Dweck v. Nasser
2008 WL 2602169 (Del.Ch.2008)

Facts:
The case stems from a business dispute. Dweck’s attorney of record was William Wachtel, and Nasser’s was Kurt Heyman. However, Wachtel reached out to Amnon Shiboleth instead, Nasser’s close friend and long-time primary attorney. Shiboleth was the one who eventually agreed to the settlement.

Issue:
Did Shiboleth have the authority to enter into the settlement agreement on the defendant’s behalf, even though he was not the attorney of record?

Holding:
Yes.

Reasoning:
There are three separate sources of an agency relationship:

(1) Actual Authority: Expressly granted either orally or in writing.
(2) Implied Authority: Authority that the agent reasonably believes he has as a result of the principal’s actions.
(3) Apparent Authority: Power that the principal holds his agent out as possessing or permits him to exercise under such circumstances a to preclude denial of its existence.

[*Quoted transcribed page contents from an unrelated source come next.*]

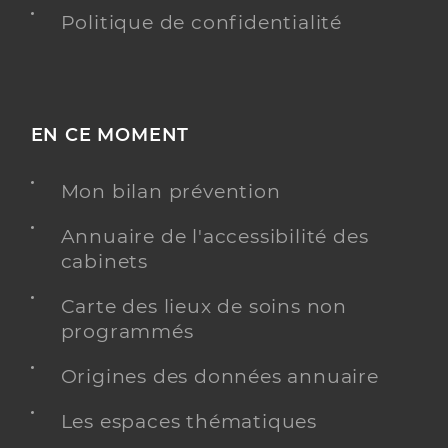
Politique de confidentialité
EN CE MOMENT
Mon bilan prévention
Annuaire de l'accessibilité des
cabinets
Carte des lieux de soins non
programmés
Origines des données annuaire
Les espaces thématiques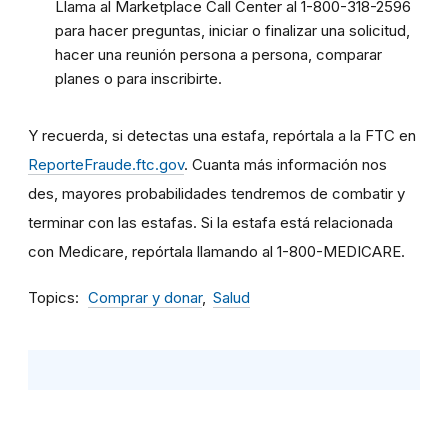
Llama al Marketplace Call Center al 1-800-318-2596
para hacer preguntas, iniciar o finalizar una solicitud,
hacer una reunión persona a persona, comparar
planes o para inscribirte.
Y recuerda, si detectas una estafa, repórtala a la FTC en
ReporteFraude.ftc.gov
. Cuanta más información nos
des, mayores probabilidades tendremos de combatir y
terminar con las estafas. Si la estafa está relacionada
con Medicare, repórtala llamando al 1-800-MEDICARE.
Topics
Comprar y donar
Salud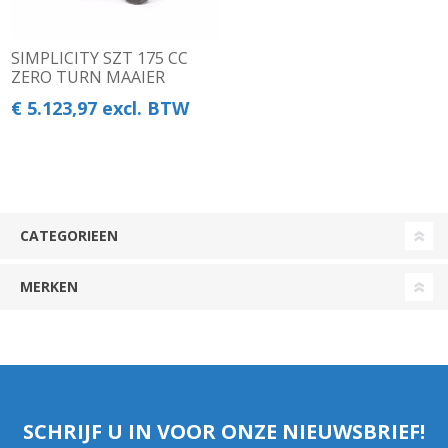
SIMPLICITY SZT 175 CC
ZERO TURN MAAIER
€ 5.123,97 excl. BTW
CATEGORIEEN
MERKEN
SCHRIJF U IN VOOR ONZE NIEUWSBRIEF!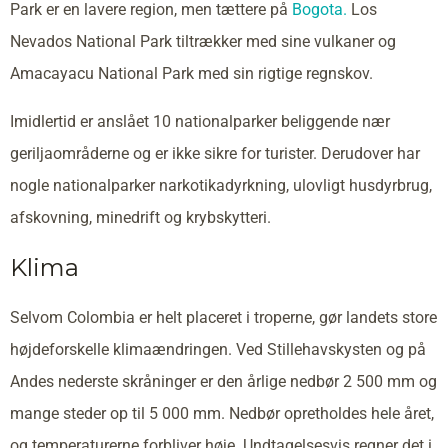
Park er en lavere region, men tættere på
Bogota.
Los
Nevados National Park tiltrækker med sine vulkaner og
Amacayacu National Park med sin rigtige regnskov.
Imidlertid er anslået 10 nationalparker beliggende nær
geriljaområderne og er ikke sikre for turister. Derudover har
nogle nationalparker narkotikadyrkning, ulovligt husdyrbrug,
afskovning, minedrift og krybskytteri.
Klima
Selvom Colombia er helt placeret i troperne, gør landets store
højdeforskelle klimaændringen. Ved Stillehavskysten og på
Andes nederste skråninger er den årlige nedbør 2 500 mm og
mange steder op til 5 000 mm. Nedbør opretholdes hele året,
og temperaturerne forbliver høje. Undtagelsesvis regner det i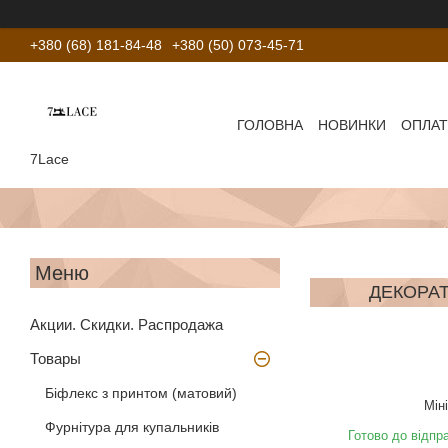
+380 (68) 181-84-48
+380 (50) 073-45-71
ГОЛОВНА
НОВИНКИ
ОПЛАТ
7Lace
ДЕКОРАТ
Акции. Скидки. Распродажа
Товары
Біфлекс з принтом (матовий)
Мін
Фурнітура для купальників
Готово до відпр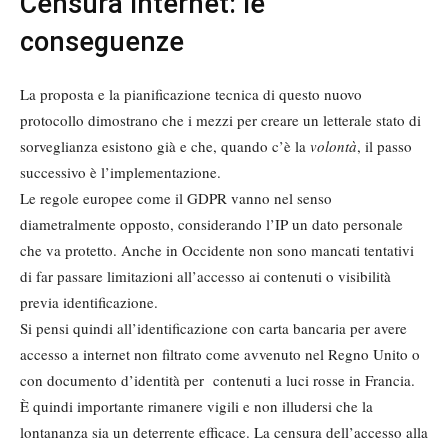
Censura internet: le
conseguenze
La proposta e la pianificazione tecnica di questo nuovo
protocollo dimostrano che i mezzi per creare un letterale stato di
sorveglianza esistono già e che, quando c’è la
volontà
, il passo
successivo è l’implementazione.
Le regole europee come il GDPR vanno nel senso
diametralmente opposto, considerando l’IP un dato personale
che va protetto. Anche in Occidente non sono mancati tentativi
di far passare limitazioni all’accesso ai contenuti o visibilità
previa identificazione.
Si pensi quindi all’identificazione con carta bancaria per avere
accesso a internet non filtrato come avvenuto nel Regno Unito o
con documento d’identità per contenuti a luci rosse in Francia.
È quindi importante rimanere vigili e non illudersi che la
lontananza sia un deterrente efficace. La censura dell’accesso alla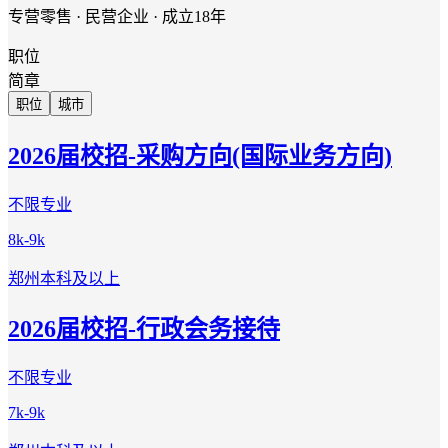
专营零售 · 民营企业 · 成立18年
职位
简章
职位
城市
2026届校招-采购方向(国际业务方向)
不限专业
8k-9k
郑州
本科及以上
2026届校招-行政会务接待
不限专业
7k-9k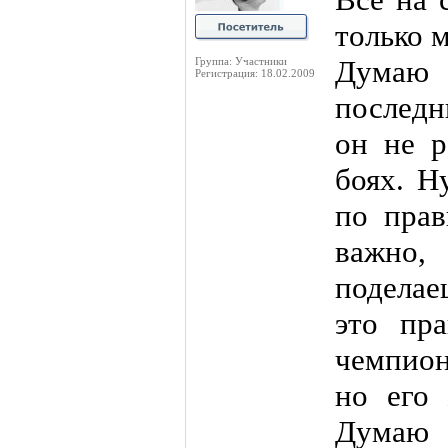
только 
Думаю 
Группа: Участники
Регистрация: 18.02.2009
последн
он не р
боях. Н
по прав
важно
поделае
это пр
чемпион
но его 
Думаю 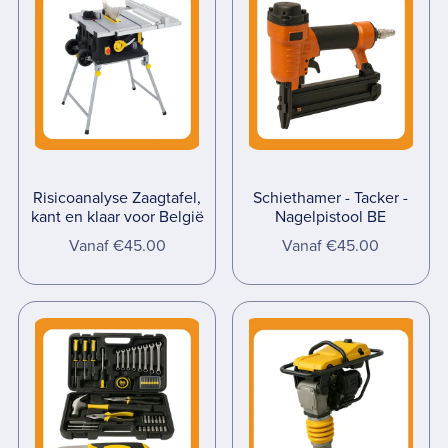
Risicoanalyse Zaagtafel,
Schiethamer - Tacker -
kant en klaar voor België
Nagelpistool BE
Vanaf €45.00
Vanaf €45.00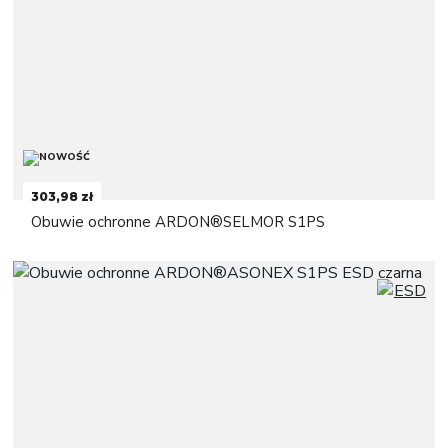
303,98 zł
Obuwie ochronne ARDON®SELMOR S1PS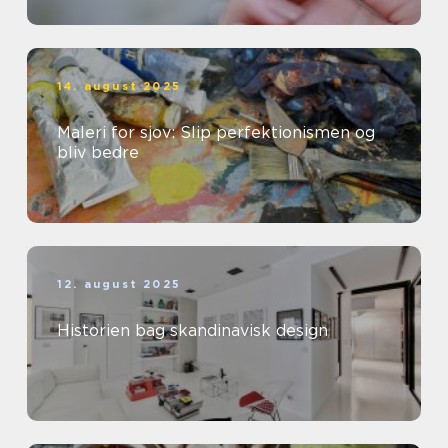
14. august 2025
Maleri for sjov: Slip perfektionismen og
bliv bedre
12. august 2025
Historien bag skandinavisk design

Here, there was a mixture of each:

(1) Express: Nasser told Shiboleth that he could “talk in his name” and that he would “blindly” sign a settlement at their direction.

(2) Implied: Given Nasser’s actions, as well as his long-standing personal and business relationship with Shiboleth, it was reasonable for Shiboleth to assume he was authorized to settle the case.

(3) Apparent: Nasser’s statements to Dweck’s husband about never intending to read the agreement, and that he would sign when Shiboleth and Heyman told him to do so.